Bert de Vries is voorzitter van Stichting Kenteq (de Stichting is enig aandeelhouder in Uitgeverij Kenteq). Het overgrote deel van zijn leven heeft hij gewerkt in de wereld van fiscaliteit en organisatie. Hij is gepensioneerd maar blijft zich onverminderd inzetten, onder meer voor Sterk Techniekonderwijs, en op het gebied van organisatie en kwalificaties van verschillende branches en fondsen binnen de techniek. We stellen hem een paar vragen.
Wat speelt er volgens jou op dit moment in het techniekonderwijs?
We hebben op het moment heel veel activiteiten, we ondernemen veel binnen het (v)mbo. De toestroom van mbo-studenten neemt af, je ziet daar echt een terugval. Dat heeft wat mij betreft twee oorzaken: het vak techniek wordt niet ondersteund door een doelgerichte marketingcampagne die aangeeft wat je nu en later aan het vak techniek hebt, én de techniekbranche is van huis uit niet gewend om zichzelf goed in beeld te zetten. Vaak zijn het hardwerkende partijen en bedrijven die vooral bezig zijn met het vak uitoefenen. Ouders zouden betrokken moeten worden bij de keuze van de kinderen, zodat ze leren wat techniek inhoudt, welke beroepen er allemaal te vinden zijn, en welke salarissen. Een gemiddelde servicetechnicus A – dat is een van de hogere vakgebieden – verdient momenteel tussen de 3800 en 4400 euro per maand, exclusief allerlei toeslagen. Dat zijn forse salarissen, en ook voor beginnende monteurs zijn de startsalarissen hoger dan wanneer ze bijvoorbeeld bij een vervoersmaatschappij zouden beginnen.
Waar zie jij kansen om studenten enthousiast te krijgen voor het vak techniek?

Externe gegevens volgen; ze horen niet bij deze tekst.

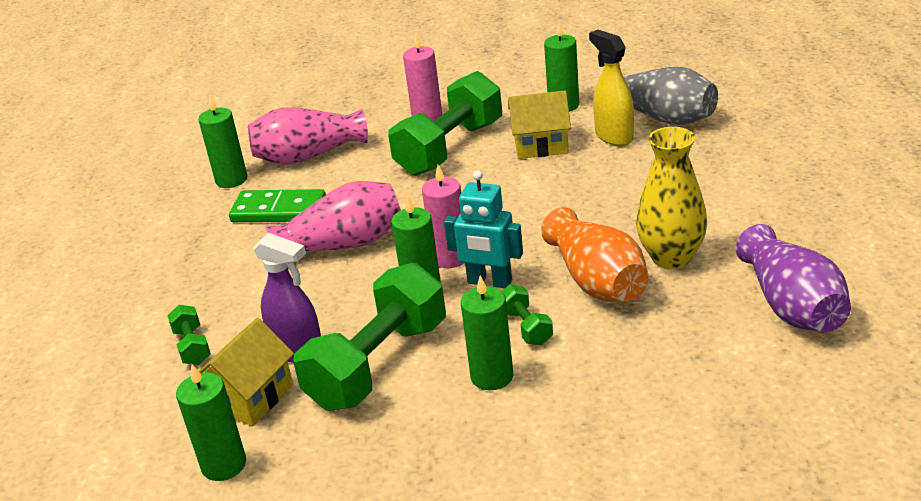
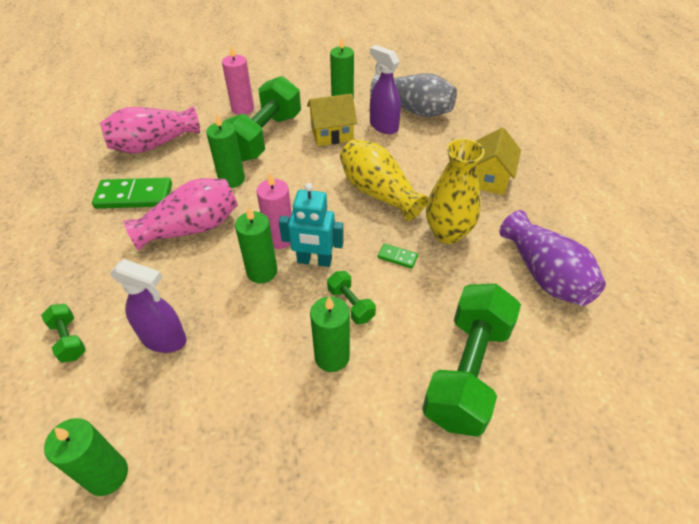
camera: 15 degrees left, 15 degrees up
(231, 180) = (92, 167): green candle -> green candle (232, 179)
(251, 397) = (126, 393): yellow house -> yellow house (489, 178)
(378, 364) = (235, 350): green dumbbell -> green dumbbell (467, 371)
(588, 212) = (378, 193): none -> yellow vase
(597, 281) = (397, 257): orange vase -> green domino
(613, 136) = (383, 126): yellow spray bottle -> purple spray bottle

Dat zit met name in de vele activiteiten die momenteel worden ontplooid. Bijvoorbeeld ‘Hoe wordt techniek tastbaar’: daarvoor proberen we kinderen in het primaire onderwijs in groep 7 en 8 betrokken te maken. Waar ligt hun affiniteit en belangstelling, en hoe help je ze dat verder ontwikkelen? Dat zijn heel mooie activiteiten, en ik vind het belangrijk om dat goed neer te zetten.
Wat je ook ziet is dat met Sterk Techniekonderwijs vele ‘tech labs’ zijn opgericht. Ook daar wordt het primaire onderwijs begeleid in allerlei activiteiten rondom techniek. Ouders spelen daarin een sleutelrol, die moet je er echt bij betrekken. Ik heb al vijf jaar geleden gepromoot om instructeurs (bijvoorbeeld gepensioneerde technici) naar het primaire onderwijs te sturen. Met name op ouderavonden, om een praatje te houden over perspectieven en mogelijkheden in de techniek, maar ook voor docenten zelf: hoe kunnen zij techniek aantrekkelijk maken, welke activiteiten kunnen ze ontplooien?
Ik ben zeven jaar lang aan een scholengemeenschap verbonden geweest met twaalf basisscholen en twee speciaal onderwijsscholen. De destijds ingevoerde techniekkasten stonden langzaam te versloffen, dat is echt zonde, en dat kan dus anders.
Wat zijn volgens jou de do’s en de don’ts?
Vooral veel meer mensen betrekken bij je vak, het in het theater zetten van het techniekonderwijs. Als je kijkt naar de energietransitie: daar heb je ongelofelijk veel technici voor nodig, van elk niveau. Dus als mbo’ers willen doorstuderen op het hbo, dan worden daar heel veel faciliteiten voor gecreëerd. Dat moet je als branche doen: elke dag op de markt staan en vertellen waar je goed in bent, laten zien wat je maakt, hoe het tot stand komt en vooral hoeveel mensen daarbij betrokken zijn. Beroepen in de techniek worden nog te vaak als ‘vies’ gezien, laat zien dat dat beeld helemaal niet klopt, dat er meer dan genoeg ‘schone’ beroepen beschikbaar zijn. Laatst werd er bij mij voor de deur een elektriciteitskabel doorgetrokken. Er zijn dan geen jongens aan het scheppen, maar er zijn kleine graafmachines de geul aan het maken en ook mensen bezig met het verbinden van die kabels, mofjes aanleggen, daar komt geen zand of vuil bij kijken.
De kracht zit erin om dat te laten zien. Je mag best wat vuil aan de handen hebben, dat hoort er gewoon bij, maar over het algemeen zijn het ontzettend aantrekkelijke en uitdagende banen, met goede werkomstandigheden: dat beeld moet je bewaken en uitstralen.